Exercise =>
Every record should be written out exactly, please.

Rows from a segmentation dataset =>
----------------------------------------
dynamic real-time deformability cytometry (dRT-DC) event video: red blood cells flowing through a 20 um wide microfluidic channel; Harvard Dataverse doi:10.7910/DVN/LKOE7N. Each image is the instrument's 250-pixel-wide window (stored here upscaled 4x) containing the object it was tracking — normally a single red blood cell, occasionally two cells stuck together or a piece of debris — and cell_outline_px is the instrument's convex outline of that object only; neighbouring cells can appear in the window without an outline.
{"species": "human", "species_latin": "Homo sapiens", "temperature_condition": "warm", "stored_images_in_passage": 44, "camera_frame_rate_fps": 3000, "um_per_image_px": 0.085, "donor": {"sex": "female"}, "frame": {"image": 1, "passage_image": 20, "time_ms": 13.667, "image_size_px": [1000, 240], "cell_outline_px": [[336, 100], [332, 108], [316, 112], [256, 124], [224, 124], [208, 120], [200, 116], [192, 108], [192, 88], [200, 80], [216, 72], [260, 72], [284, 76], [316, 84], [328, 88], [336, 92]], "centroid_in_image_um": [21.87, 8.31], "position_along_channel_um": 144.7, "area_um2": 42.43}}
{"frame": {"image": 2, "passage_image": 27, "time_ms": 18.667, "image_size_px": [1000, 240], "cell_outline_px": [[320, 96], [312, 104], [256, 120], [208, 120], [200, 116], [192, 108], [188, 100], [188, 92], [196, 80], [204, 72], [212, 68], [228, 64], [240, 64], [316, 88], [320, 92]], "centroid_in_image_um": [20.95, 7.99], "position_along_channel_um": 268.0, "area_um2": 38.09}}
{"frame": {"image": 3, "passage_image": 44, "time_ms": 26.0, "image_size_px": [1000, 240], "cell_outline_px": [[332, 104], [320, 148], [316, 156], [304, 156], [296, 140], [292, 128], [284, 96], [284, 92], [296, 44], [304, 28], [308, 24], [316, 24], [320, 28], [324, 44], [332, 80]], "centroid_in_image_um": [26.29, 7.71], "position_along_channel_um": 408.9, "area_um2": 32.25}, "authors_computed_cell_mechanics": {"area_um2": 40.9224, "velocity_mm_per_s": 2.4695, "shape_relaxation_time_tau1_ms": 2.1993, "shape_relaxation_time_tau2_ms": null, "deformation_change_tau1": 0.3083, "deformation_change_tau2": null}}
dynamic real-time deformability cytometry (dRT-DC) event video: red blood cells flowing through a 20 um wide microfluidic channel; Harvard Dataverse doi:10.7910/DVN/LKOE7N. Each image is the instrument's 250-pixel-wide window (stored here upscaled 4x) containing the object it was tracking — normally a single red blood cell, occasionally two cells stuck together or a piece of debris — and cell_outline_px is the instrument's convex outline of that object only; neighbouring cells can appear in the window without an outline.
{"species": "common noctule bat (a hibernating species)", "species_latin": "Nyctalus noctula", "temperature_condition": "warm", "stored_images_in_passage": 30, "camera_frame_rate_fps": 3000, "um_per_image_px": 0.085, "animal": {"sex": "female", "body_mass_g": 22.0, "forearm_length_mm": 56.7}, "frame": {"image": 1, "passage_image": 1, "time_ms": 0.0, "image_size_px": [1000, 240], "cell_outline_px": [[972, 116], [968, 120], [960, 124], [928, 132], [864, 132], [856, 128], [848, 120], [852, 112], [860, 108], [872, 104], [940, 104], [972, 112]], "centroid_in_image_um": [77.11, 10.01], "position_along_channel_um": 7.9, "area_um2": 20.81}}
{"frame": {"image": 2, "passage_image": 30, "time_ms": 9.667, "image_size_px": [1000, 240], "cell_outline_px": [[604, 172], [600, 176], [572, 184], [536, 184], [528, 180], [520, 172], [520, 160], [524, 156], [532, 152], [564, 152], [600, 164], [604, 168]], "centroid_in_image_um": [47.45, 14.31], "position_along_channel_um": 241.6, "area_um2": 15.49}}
----------------------------------------
Exercise solution =>
dynamic real-time deformability cytometry (dRT-DC) event video: red blood cells flowing through a 20 um wide microfluidic channel; Harvard Dataverse doi:10.7910/DVN/LKOE7N. Each image is the instrument's 250-pixel-wide window (stored here upscaled 4x) containing the object it was tracking — normally a single red blood cell, occasionally two cells stuck together or a piece of debris — and cell_outline_px is the instrument's convex outline of that object only; neighbouring cells can appear in the window without an outline.
{"species": "human", "species_latin": "Homo sapiens", "temperature_condition": "warm", "stored_images_in_passage": 44, "camera_frame_rate_fps": 3000, "um_per_image_px": 0.085, "donor": {"sex": "female"}, "frame": {"image": 1, "passage_image": 20, "time_ms": 13.667, "image_size_px": [1000, 240], "cell_outline_px": [[336, 100], [332, 108], [316, 112], [256, 124], [224, 124], [208, 120], [200, 116], [192, 108], [192, 88], [200, 80], [216, 72], [260, 72], [284, 76], [316, 84], [328, 88], [336, 92]], "centroid_in_image_um": [21.87, 8.31], "position_along_channel_um": 144.7, "area_um2": 42.43}}
{"frame": {"image": 2, "passage_image": 27, "time_ms": 18.667, "image_size_px": [1000, 240], "cell_outline_px": [[320, 96], [312, 104], [256, 120], [208, 120], [200, 116], [192, 108], [188, 100], [188, 92], [196, 80], [204, 72], [212, 68], [228, 64], [240, 64], [316, 88], [320, 92]], "centroid_in_image_um": [20.95, 7.99], "position_along_channel_um": 268.0, "area_um2": 38.09}}
{"frame": {"image": 3, "passage_image": 44, "time_ms": 26.0, "image_size_px": [1000, 240], "cell_outline_px": [[332, 104], [320, 148], [316, 156], [304, 156], [296, 140], [292, 128], [284, 96], [284, 92], [296, 44], [304, 28], [308, 24], [316, 24], [320, 28], [324, 44], [332, 80]], "centroid_in_image_um": [26.29, 7.71], "position_along_channel_um": 408.9, "area_um2": 32.25}, "authors_computed_cell_mechanics": {"area_um2": 40.9224, "velocity_mm_per_s": 2.4695, "shape_relaxation_time_tau1_ms": 2.1993, "shape_relaxation_time_tau2_ms": null, "deformation_change_tau1": 0.3083, "deformation_change_tau2": null}}
dynamic real-time deformability cytometry (dRT-DC) event video: red blood cells flowing through a 20 um wide microfluidic channel; Harvard Dataverse doi:10.7910/DVN/LKOE7N. Each image is the instrument's 250-pixel-wide window (stored here upscaled 4x) containing the object it was tracking — normally a single red blood cell, occasionally two cells stuck together or a piece of debris — and cell_outline_px is the instrument's convex outline of that object only; neighbouring cells can appear in the window without an outline.
{"species": "common noctule bat (a hibernating species)", "species_latin": "Nyctalus noctula", "temperature_condition": "warm", "stored_images_in_passage": 30, "camera_frame_rate_fps": 3000, "um_per_image_px": 0.085, "animal": {"sex": "female", "body_mass_g": 22.0, "forearm_length_mm": 56.7}, "frame": {"image": 1, "passage_image": 1, "time_ms": 0.0, "image_size_px": [1000, 240], "cell_outline_px": [[972, 116], [968, 120], [960, 124], [928, 132], [864, 132], [856, 128], [848, 120], [852, 112], [860, 108], [872, 104], [940, 104], [972, 112]], "centroid_in_image_um": [77.11, 10.01], "position_along_channel_um": 7.9, "area_um2": 20.81}}
{"frame": {"image": 2, "passage_image": 30, "time_ms": 9.667, "image_size_px": [1000, 240], "cell_outline_px": [[604, 172], [600, 176], [572, 184], [536, 184], [528, 180], [520, 172], [520, 160], [524, 156], [532, 152], [564, 152], [600, 164], [604, 168]], "centroid_in_image_um": [47.45, 14.31], "position_along_channel_um": 241.6, "area_um2": 15.49}}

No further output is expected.